The video shows that the optimized run with Llama-2 70B gives 314 tokens/s for a bs=1 with 256 prompt + 256 generation. The Groq system is also a bs=1 apparatus and gets you around 300 tokens/s. Wild!

[1] https://wow.groq.com/groq-sets-new-large-language-model-perf...

1 comments

Someone else on reddit [0] noticed this as well.

Groq does not talk about how many cards they need to get those results. Someone replied to me with this comment [1] a while ago...

[0] https://www.reddit.com/r/AMD_MI300/comments/1dqhrbn/comment/...

[1] https://news.ycombinator.com/item?id=39966620

Yeah, the rumours(?) are a groq system required to produce 300+ t/s on a Llama-2 70B (bs=1) requires 576 chips (9 racks) [1]

So, that's like $10M+ for serving bs=1 Llama-2 70B vs whatever a single MI300X costs?

[1] https://twitter.com/swyx/status/1759759125314146699

The exact cost of a mi300x is closely guarded by amd. I buy them and do not know how much they are. That said a whole chassis of 8x is far far far less than 10m.
You should make a whole post about this! Like how a single MI300X outperforms groq at bs=1.

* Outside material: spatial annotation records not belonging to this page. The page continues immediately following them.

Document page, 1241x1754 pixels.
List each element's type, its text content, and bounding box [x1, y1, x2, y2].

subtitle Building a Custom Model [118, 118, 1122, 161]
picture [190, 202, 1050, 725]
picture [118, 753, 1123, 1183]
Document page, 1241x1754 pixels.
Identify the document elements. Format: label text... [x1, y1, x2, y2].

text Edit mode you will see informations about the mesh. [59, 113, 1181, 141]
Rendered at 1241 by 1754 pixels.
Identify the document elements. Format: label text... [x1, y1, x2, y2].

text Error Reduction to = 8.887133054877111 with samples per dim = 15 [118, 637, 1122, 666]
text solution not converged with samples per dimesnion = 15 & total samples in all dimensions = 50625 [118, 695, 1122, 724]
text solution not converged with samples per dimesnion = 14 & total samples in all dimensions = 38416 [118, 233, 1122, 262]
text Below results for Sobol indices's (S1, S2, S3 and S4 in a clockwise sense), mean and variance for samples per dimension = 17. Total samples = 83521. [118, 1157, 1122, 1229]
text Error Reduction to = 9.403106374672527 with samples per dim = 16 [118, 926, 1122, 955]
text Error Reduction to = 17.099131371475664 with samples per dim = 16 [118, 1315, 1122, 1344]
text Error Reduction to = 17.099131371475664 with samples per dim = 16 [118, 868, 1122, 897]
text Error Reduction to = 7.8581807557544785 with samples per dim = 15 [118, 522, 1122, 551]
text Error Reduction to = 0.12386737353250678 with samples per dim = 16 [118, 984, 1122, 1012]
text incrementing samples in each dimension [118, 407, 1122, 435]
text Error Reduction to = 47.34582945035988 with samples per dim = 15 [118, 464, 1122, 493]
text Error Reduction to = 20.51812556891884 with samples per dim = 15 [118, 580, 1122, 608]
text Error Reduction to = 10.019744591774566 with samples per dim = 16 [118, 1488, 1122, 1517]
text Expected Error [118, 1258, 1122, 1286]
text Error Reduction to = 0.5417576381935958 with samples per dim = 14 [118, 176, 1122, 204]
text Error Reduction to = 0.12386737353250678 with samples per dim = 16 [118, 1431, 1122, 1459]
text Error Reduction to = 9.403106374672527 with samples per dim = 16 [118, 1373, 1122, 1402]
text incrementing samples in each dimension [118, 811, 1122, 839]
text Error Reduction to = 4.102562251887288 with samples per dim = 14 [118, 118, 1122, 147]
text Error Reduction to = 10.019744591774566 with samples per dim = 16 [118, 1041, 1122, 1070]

300 tokens/s with bs=1 for a llama-2 70B on a single card is no joke.

This is why I sponsored doing the chipsandcheese tests on my hardware. That instigated Elio to up the game even further.

All open source by the way.

Thank you for sponsoring this. There's so little buzz about this hardware despite the fact it's clearly amazing for AI use cases. I don't understand why not. Maybe this is why Nvidia is the most valuable company in the world - nobody can be bothered to try a competitor.